> **Activity**
Would you please copy every line below that includes the string "parameter"?
-=-=-=-=-
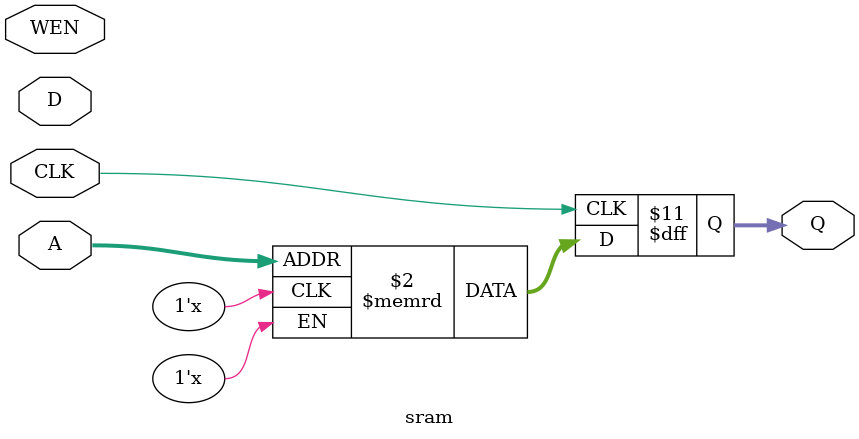
<source format=v>
module sram
#(
  parameter DATA_WIDTH = 32,
  parameter ADDR_WIDTH = 10
)
(
  input                       CLK ,
  input      [ADDR_WIDTH-1:0] A   ,
  input      [DATA_WIDTH-1:0] D   ,  
  input      [DATA_WIDTH-1:0] WEN ,  
  output reg [DATA_WIDTH-1:0] Q 
);

  reg [DATA_WIDTH-1:0] data_array [ADDR_WIDTH-1:0];

  always @(posedge CLK) begin
    Q <= data_array[A];
  end 

  always @(posedge CLK) begin
    if (WEN) begin
      data_arrayata[A] <= D;
    end
  end  

endmodule
</source>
-=-=-=-=-
> **Solved problem**
  parameter DATA_WIDTH = 32,
  parameter ADDR_WIDTH = 10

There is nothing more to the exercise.